CAJ | 학술논문

研究了优势关系下不协调决策表的下近似约简问题，引入新的下近似约简的定义，证明新的下近似约简与文献[7]定义的下近似约简等价。给出新的下近似约简的判定定理和辨识矩阵，与文献[7]的辨识矩阵相比，计算新的下近似约简的辨识矩阵的时间复杂度要低。因此，可以利用新的辨识矩阵来求决策表的下近似约简．
연구료우세관계하불협조결책표적하근사약간문제，인입신적하근사약간적정의，증명신적하근사약간여문헌[7]정의적하근사약간등개。

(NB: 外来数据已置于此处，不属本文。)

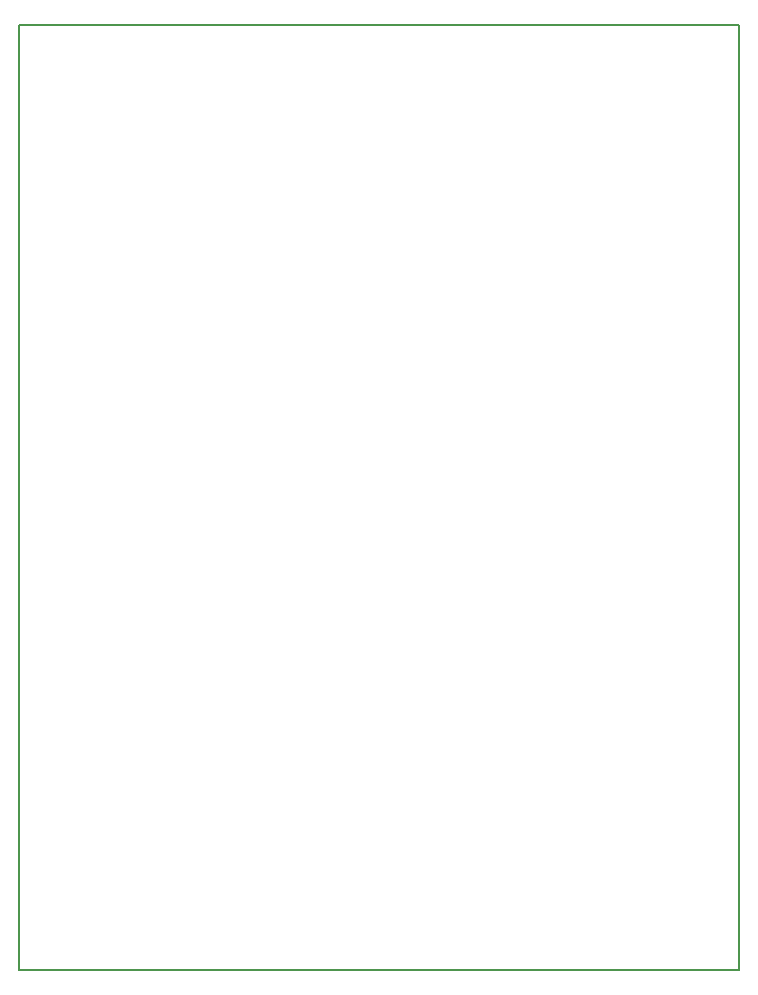
<source format=gm1>
G04 #@! TF.GenerationSoftware,KiCad,Pcbnew,(5.0.2)-1*
G04 #@! TF.CreationDate,2019-02-20T11:37:58+00:00*
G04 #@! TF.ProjectId,vco,76636f2e-6b69-4636-9164-5f7063625858,rev?*
G04 #@! TF.SameCoordinates,Original*
G04 #@! TF.FileFunction,Profile,NP*
%FSLAX46Y46*%
G04 Gerber Fmt 4.6, Leading zero omitted, Abs format (unit mm)*
G04 Created by KiCad (PCBNEW (5.0.2)-1) date 20/02/2019 11:37:58*
%MOMM*%
%LPD*%
G01*
G04 APERTURE LIST*
%ADD10C,0.200000*%
G04 APERTURE END LIST*
D10*
X104902000Y-137668000D02*
X104902000Y-57658000D01*
X165862000Y-137668000D02*
X104902000Y-137668000D01*
X165862000Y-57658000D02*
X165862000Y-137668000D01*
X104902000Y-57658000D02*
X165862000Y-57658000D01*
M02*

</source>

급출신적하근사약간적판정정리화변식구진，여문헌[7]적변식구진상비，계산신적하근사약간적변식구진적시간복잡도요저。인차，가이이용신적변식구진래구결책표적하근사약간．
The lower approximation reduction in inconsistent decision table based on dominance relations is studied. The new lower approximation reduction is introduced and proved that it is equal to the lower approximation reduction which defined in [7]. The judgment theorem and discernibility matrix with respect to the new lower approximation reduction are established. Compare with the algorithm in [7], the time complexity of the algorithm for finding a discernibility matrix with respect to new lower approximation reduction is lower. So the new discernibility matrix can be used to find the lower approximation reduction.